##### DATA RECORDS #####

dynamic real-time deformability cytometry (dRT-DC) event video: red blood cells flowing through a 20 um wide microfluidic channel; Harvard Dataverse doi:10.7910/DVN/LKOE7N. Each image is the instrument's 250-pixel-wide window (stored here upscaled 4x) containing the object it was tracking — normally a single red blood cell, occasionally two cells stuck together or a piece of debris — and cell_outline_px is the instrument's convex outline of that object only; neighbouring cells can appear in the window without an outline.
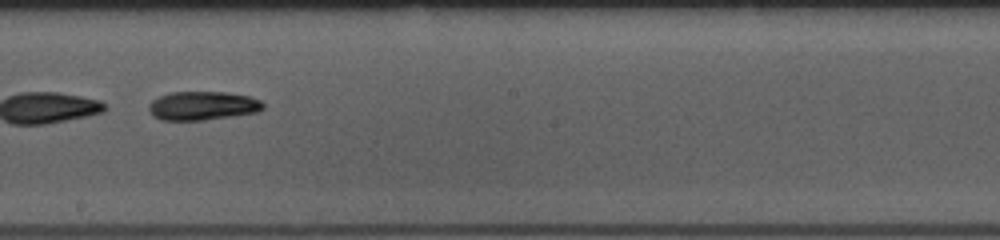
{"species": "common noctule bat (a hibernating species)", "species_latin": "Nyctalus noctula", "temperature_condition": "room temperature", "stored_images_in_passage": 39, "segment_of_instrument_passage": [2, 2], "camera_frame_rate_fps": 3000, "um_per_image_px": 0.085, "animal": {"sex": "female", "body_mass_g": 10.0, "forearm_length_mm": 53.1}, "frame": {"image": 1, "passage_image": 29, "time_ms": 9.333, "image_size_px": [1000, 240], "cell_outline_px": [[264, 108], [256, 112], [232, 116], [204, 120], [160, 120], [152, 116], [148, 108], [148, 104], [152, 100], [160, 96], [172, 92], [228, 92], [248, 96], [260, 100], [264, 104]], "centroid_in_image_um": [17.2, 8.99], "position_along_channel_um": 231.0, "area_um2": 19.19}}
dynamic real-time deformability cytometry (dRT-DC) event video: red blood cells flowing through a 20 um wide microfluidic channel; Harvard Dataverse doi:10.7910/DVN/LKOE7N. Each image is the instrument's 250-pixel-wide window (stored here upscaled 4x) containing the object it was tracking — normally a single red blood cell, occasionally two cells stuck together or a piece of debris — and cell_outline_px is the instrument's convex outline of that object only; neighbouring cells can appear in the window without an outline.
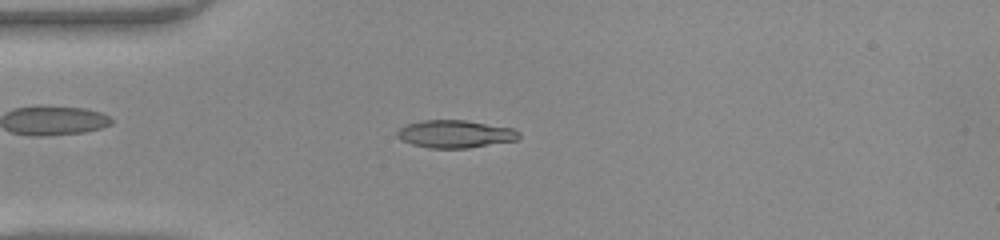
{"species": "common noctule bat (a hibernating species)", "species_latin": "Nyctalus noctula", "temperature_condition": "warm", "stored_images_in_passage": 43, "camera_frame_rate_fps": 3000, "um_per_image_px": 0.085, "animal": {"sex": "female", "body_mass_g": 22.0, "forearm_length_mm": 56.7}, "frame": {"image": 1, "passage_image": 8, "time_ms": 2.333, "image_size_px": [1000, 240], "cell_outline_px": [[516, 140], [460, 148], [436, 148], [416, 144], [404, 140], [400, 136], [400, 132], [404, 128], [412, 124], [432, 120], [460, 120], [508, 128], [516, 132]], "centroid_in_image_um": [38.71, 11.39], "position_along_channel_um": 46.3, "area_um2": 17.86}}
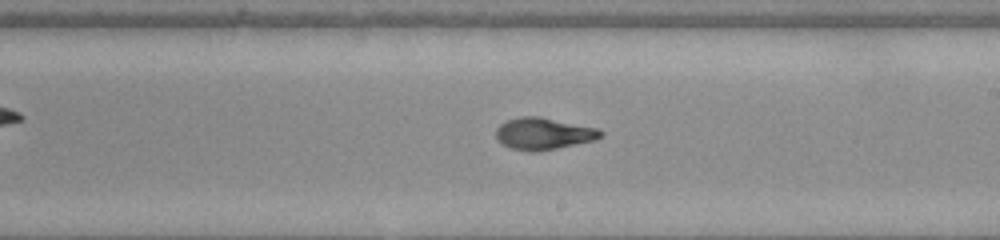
{"frame": {"image": 2, "passage_image": 23, "time_ms": 7.333, "image_size_px": [1000, 240], "cell_outline_px": [[600, 136], [588, 140], [552, 148], [516, 148], [504, 144], [496, 136], [496, 132], [504, 124], [512, 120], [548, 120], [592, 128], [600, 132]], "centroid_in_image_um": [46.17, 11.39], "position_along_channel_um": 242.8, "area_um2": 16.07}}
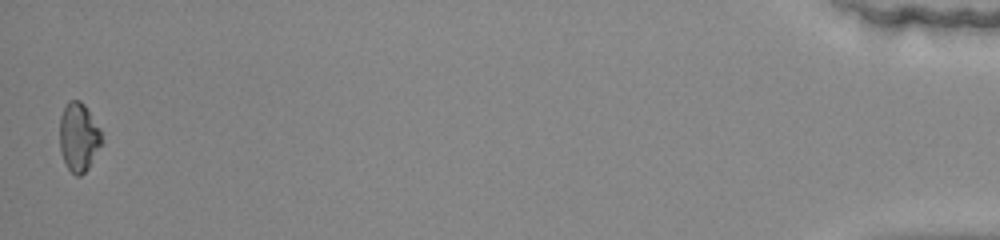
{"frame": {"image": 3, "passage_image": 43, "time_ms": 14.0, "image_size_px": [1000, 240], "cell_outline_px": [[100, 144], [84, 172], [80, 176], [76, 176], [68, 168], [64, 160], [60, 144], [60, 120], [64, 108], [72, 100], [76, 100], [88, 112], [100, 132]], "centroid_in_image_um": [6.64, 11.69], "position_along_channel_um": 428.6, "area_um2": 15.49}, "authors_computed_cell_mechanics": {"area_um2": 16.7042, "velocity_mm_per_s": 4.2395, "shape_relaxation_time_tau1_ms": null, "shape_relaxation_time_tau2_ms": 1.1713, "deformation_change_tau1": null, "deformation_change_tau2": 0.0632}}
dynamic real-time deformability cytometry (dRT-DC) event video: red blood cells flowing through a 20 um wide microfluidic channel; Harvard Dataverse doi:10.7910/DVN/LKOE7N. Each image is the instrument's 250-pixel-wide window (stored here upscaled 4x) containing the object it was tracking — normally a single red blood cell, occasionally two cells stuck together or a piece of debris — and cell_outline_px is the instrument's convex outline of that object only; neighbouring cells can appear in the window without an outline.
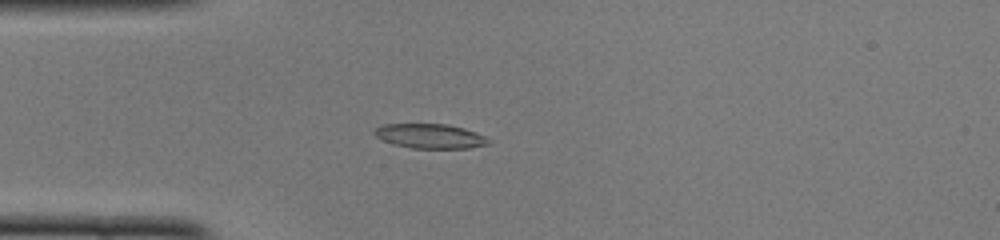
{"species": "common noctule bat (a hibernating species)", "species_latin": "Nyctalus noctula", "temperature_condition": "cold", "stored_images_in_passage": 51, "camera_frame_rate_fps": 3000, "um_per_image_px": 0.085, "animal": {"sex": "female", "body_mass_g": 22.0, "forearm_length_mm": 56.7}, "frame": {"image": 1, "passage_image": 14, "time_ms": 4.333, "image_size_px": [1000, 240], "cell_outline_px": [[492, 140], [488, 144], [468, 148], [412, 148], [392, 144], [376, 136], [372, 132], [376, 128], [384, 124], [444, 124], [464, 128], [476, 132]], "centroid_in_image_um": [36.56, 11.57], "position_along_channel_um": 48.4, "area_um2": 16.24}}
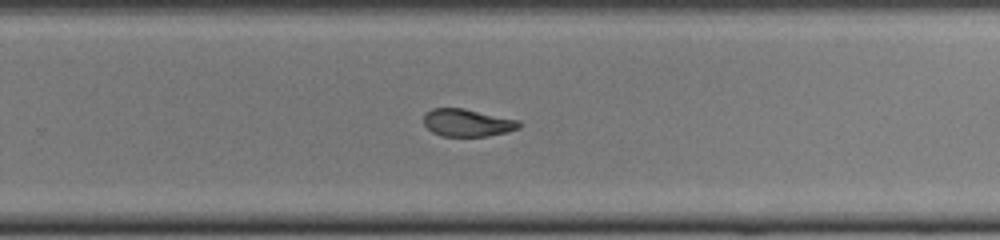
{"frame": {"image": 2, "passage_image": 33, "time_ms": 10.667, "image_size_px": [1000, 240], "cell_outline_px": [[520, 128], [508, 132], [488, 136], [444, 136], [432, 132], [424, 124], [424, 116], [432, 108], [464, 108], [520, 120]], "centroid_in_image_um": [39.76, 10.43], "position_along_channel_um": 290.0, "area_um2": 15.32}}
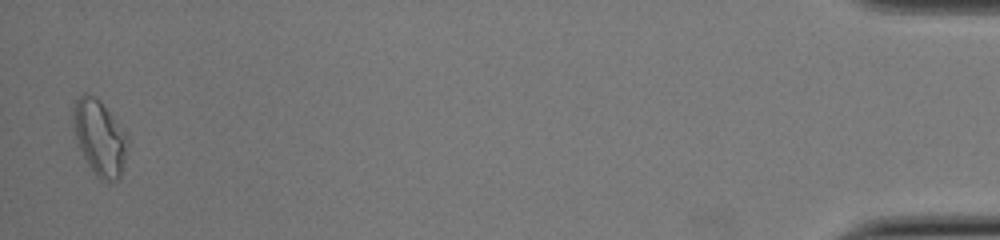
{"frame": {"image": 3, "passage_image": 50, "time_ms": 16.333, "image_size_px": [1000, 240], "cell_outline_px": [[128, 140], [124, 160], [120, 176], [116, 180], [100, 180], [96, 176], [76, 144], [72, 120], [72, 108], [76, 100], [84, 92], [96, 96], [112, 116], [124, 132]], "centroid_in_image_um": [8.41, 11.67], "position_along_channel_um": 426.8, "area_um2": 23.58}, "authors_computed_cell_mechanics": {"area_um2": 16.184, "velocity_mm_per_s": 3.9937, "shape_relaxation_time_tau1_ms": 9.0161, "shape_relaxation_time_tau2_ms": 3.1276, "deformation_change_tau1": 0.2247, "deformation_change_tau2": 0.0912}}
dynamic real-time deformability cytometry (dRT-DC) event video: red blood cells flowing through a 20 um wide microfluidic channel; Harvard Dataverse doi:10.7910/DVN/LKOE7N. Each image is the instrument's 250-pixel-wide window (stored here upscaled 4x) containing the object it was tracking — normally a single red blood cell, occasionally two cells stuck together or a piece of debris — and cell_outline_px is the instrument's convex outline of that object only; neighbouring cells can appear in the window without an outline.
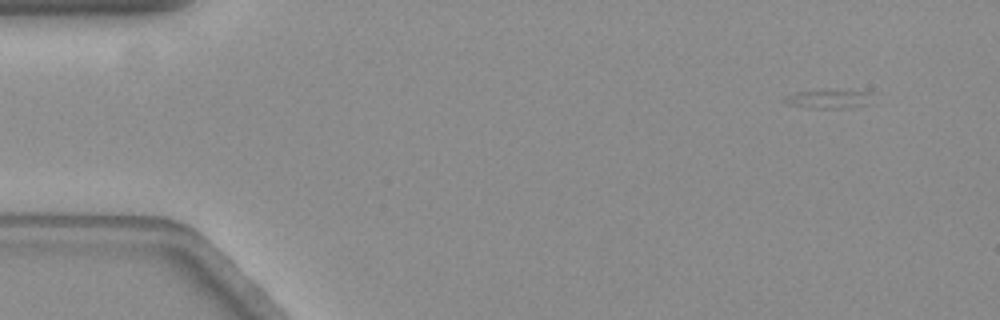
{"species": "common noctule bat (a hibernating species)", "species_latin": "Nyctalus noctula", "temperature_condition": "warm", "stored_images_in_passage": 18, "camera_frame_rate_fps": 3000, "um_per_image_px": 0.085, "animal": {"sex": "female", "body_mass_g": 19.3, "forearm_length_mm": 54.1}, "frame": {"image": 1, "passage_image": 6, "time_ms": 1.667, "image_size_px": [1000, 320], "cell_outline_px": [[872, 96], [868, 104], [844, 108], [816, 108], [788, 104], [780, 100], [784, 96], [796, 92], [824, 88], [828, 88], [872, 92]], "centroid_in_image_um": [70.42, 8.36], "position_along_channel_um": 14.6, "area_um2": 10.12}}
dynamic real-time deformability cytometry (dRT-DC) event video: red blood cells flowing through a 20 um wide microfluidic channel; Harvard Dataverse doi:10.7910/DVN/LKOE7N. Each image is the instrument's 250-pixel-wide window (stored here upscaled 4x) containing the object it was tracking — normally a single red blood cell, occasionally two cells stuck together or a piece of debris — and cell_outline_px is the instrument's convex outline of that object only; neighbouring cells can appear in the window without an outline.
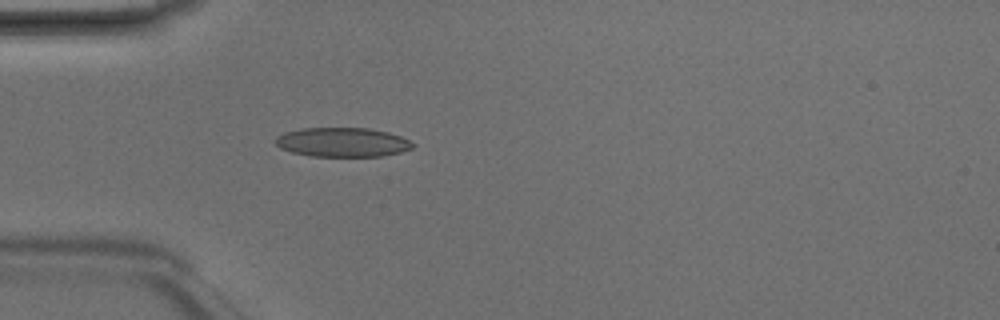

#####

■ WHAT IS EXPECTED ■
Return the records exactly. Don't carry the pictures over.

■ TASK OUTPUT ■
dynamic real-time deformability cytometry (dRT-DC) event video: red blood cells flowing through a 20 um wide microfluidic channel; Harvard Dataverse doi:10.7910/DVN/LKOE7N. Each image is the instrument's 250-pixel-wide window (stored here upscaled 4x) containing the object it was tracking — normally a single red blood cell, occasionally two cells stuck together or a piece of debris — and cell_outline_px is the instrument's convex outline of that object only; neighbouring cells can appear in the window without an outline.
{"species": "common noctule bat (a hibernating species)", "species_latin": "Nyctalus noctula", "temperature_condition": "room temperature", "stored_images_in_passage": 39, "segment_of_instrument_passage": [2, 2], "camera_frame_rate_fps": 3000, "um_per_image_px": 0.085, "animal": {"sex": "female", "body_mass_g": 10.0, "forearm_length_mm": 53.1}, "frame": {"image": 1, "passage_image": 29, "time_ms": 9.333, "image_size_px": [1000, 240], "cell_outline_px": [[264, 108], [256, 112], [232, 116], [204, 120], [160, 120], [152, 116], [148, 108], [148, 104], [152, 100], [160, 96], [172, 92], [228, 92], [248, 96], [260, 100], [264, 104]], "centroid_in_image_um": [17.2, 8.99], "position_along_channel_um": 231.0, "area_um2": 19.19}}
dynamic real-time deformability cytometry (dRT-DC) event video: red blood cells flowing through a 20 um wide microfluidic channel; Harvard Dataverse doi:10.7910/DVN/LKOE7N. Each image is the instrument's 250-pixel-wide window (stored here upscaled 4x) containing the object it was tracking — normally a single red blood cell, occasionally two cells stuck together or a piece of debris — and cell_outline_px is the instrument's convex outline of that object only; neighbouring cells can appear in the window without an outline.
{"species": "common noctule bat (a hibernating species)", "species_latin": "Nyctalus noctula", "temperature_condition": "warm", "stored_images_in_passage": 43, "camera_frame_rate_fps": 3000, "um_per_image_px": 0.085, "animal": {"sex": "female", "body_mass_g": 22.0, "forearm_length_mm": 56.7}, "frame": {"image": 1, "passage_image": 8, "time_ms": 2.333, "image_size_px": [1000, 240], "cell_outline_px": [[516, 140], [460, 148], [436, 148], [416, 144], [404, 140], [400, 136], [400, 132], [404, 128], [412, 124], [432, 120], [460, 120], [508, 128], [516, 132]], "centroid_in_image_um": [38.71, 11.39], "position_along_channel_um": 46.3, "area_um2": 17.86}}
{"frame": {"image": 2, "passage_image": 23, "time_ms": 7.333, "image_size_px": [1000, 240], "cell_outline_px": [[600, 136], [588, 140], [552, 148], [516, 148], [504, 144], [496, 136], [496, 132], [504, 124], [512, 120], [548, 120], [592, 128], [600, 132]], "centroid_in_image_um": [46.17, 11.39], "position_along_channel_um": 242.8, "area_um2": 16.07}}
{"frame": {"image": 3, "passage_image": 43, "time_ms": 14.0, "image_size_px": [1000, 240], "cell_outline_px": [[100, 144], [84, 172], [80, 176], [76, 176], [68, 168], [64, 160], [60, 144], [60, 120], [64, 108], [72, 100], [76, 100], [88, 112], [100, 132]], "centroid_in_image_um": [6.64, 11.69], "position_along_channel_um": 428.6, "area_um2": 15.49}, "authors_computed_cell_mechanics": {"area_um2": 16.7042, "velocity_mm_per_s": 4.2395, "shape_relaxation_time_tau1_ms": null, "shape_relaxation_time_tau2_ms": 1.1713, "deformation_change_tau1": null, "deformation_change_tau2": 0.0632}}
dynamic real-time deformability cytometry (dRT-DC) event video: red blood cells flowing through a 20 um wide microfluidic channel; Harvard Dataverse doi:10.7910/DVN/LKOE7N. Each image is the instrument's 250-pixel-wide window (stored here upscaled 4x) containing the object it was tracking — normally a single red blood cell, occasionally two cells stuck together or a piece of debris — and cell_outline_px is the instrument's convex outline of that object only; neighbouring cells can appear in the window without an outline.
{"species": "common noctule bat (a hibernating species)", "species_latin": "Nyctalus noctula", "temperature_condition": "cold", "stored_images_in_passage": 51, "camera_frame_rate_fps": 3000, "um_per_image_px": 0.085, "animal": {"sex": "female", "body_mass_g": 22.0, "forearm_length_mm": 56.7}, "frame": {"image": 1, "passage_image": 14, "time_ms": 4.333, "image_size_px": [1000, 240], "cell_outline_px": [[492, 140], [488, 144], [468, 148], [412, 148], [392, 144], [376, 136], [372, 132], [376, 128], [384, 124], [444, 124], [464, 128], [476, 132]], "centroid_in_image_um": [36.56, 11.57], "position_along_channel_um": 48.4, "area_um2": 16.24}}
{"frame": {"image": 2, "passage_image": 33, "time_ms": 10.667, "image_size_px": [1000, 240], "cell_outline_px": [[520, 128], [508, 132], [488, 136], [444, 136], [432, 132], [424, 124], [424, 116], [432, 108], [464, 108], [520, 120]], "centroid_in_image_um": [39.76, 10.43], "position_along_channel_um": 290.0, "area_um2": 15.32}}
{"frame": {"image": 3, "passage_image": 50, "time_ms": 16.333, "image_size_px": [1000, 240], "cell_outline_px": [[128, 140], [124, 160], [120, 176], [116, 180], [100, 180], [96, 176], [76, 144], [72, 120], [72, 108], [76, 100], [84, 92], [96, 96], [112, 116], [124, 132]], "centroid_in_image_um": [8.41, 11.67], "position_along_channel_um": 426.8, "area_um2": 23.58}, "authors_computed_cell_mechanics": {"area_um2": 16.184, "velocity_mm_per_s": 3.9937, "shape_relaxation_time_tau1_ms": 9.0161, "shape_relaxation_time_tau2_ms": 3.1276, "deformation_change_tau1": 0.2247, "deformation_change_tau2": 0.0912}}
dynamic real-time deformability cytometry (dRT-DC) event video: red blood cells flowing through a 20 um wide microfluidic channel; Harvard Dataverse doi:10.7910/DVN/LKOE7N. Each image is the instrument's 250-pixel-wide window (stored here upscaled 4x) containing the object it was tracking — normally a single red blood cell, occasionally two cells stuck together or a piece of debris — and cell_outline_px is the instrument's convex outline of that object only; neighbouring cells can appear in the window without an outline.
{"species": "common noctule bat (a hibernating species)", "species_latin": "Nyctalus noctula", "temperature_condition": "warm", "stored_images_in_passage": 18, "camera_frame_rate_fps": 3000, "um_per_image_px": 0.085, "animal": {"sex": "female", "body_mass_g": 19.3, "forearm_length_mm": 54.1}, "frame": {"image": 1, "passage_image": 6, "time_ms": 1.667, "image_size_px": [1000, 320], "cell_outline_px": [[872, 96], [868, 104], [844, 108], [816, 108], [788, 104], [780, 100], [784, 96], [796, 92], [824, 88], [828, 88], [872, 92]], "centroid_in_image_um": [70.42, 8.36], "position_along_channel_um": 14.6, "area_um2": 10.12}}
dynamic real-time deformability cytometry (dRT-DC) event video: red blood cells flowing through a 20 um wide microfluidic channel; Harvard Dataverse doi:10.7910/DVN/LKOE7N. Each image is the instrument's 250-pixel-wide window (stored here upscaled 4x) containing the object it was tracking — normally a single red blood cell, occasionally two cells stuck together or a piece of debris — and cell_outline_px is the instrument's convex outline of that object only; neighbouring cells can appear in the window without an outline.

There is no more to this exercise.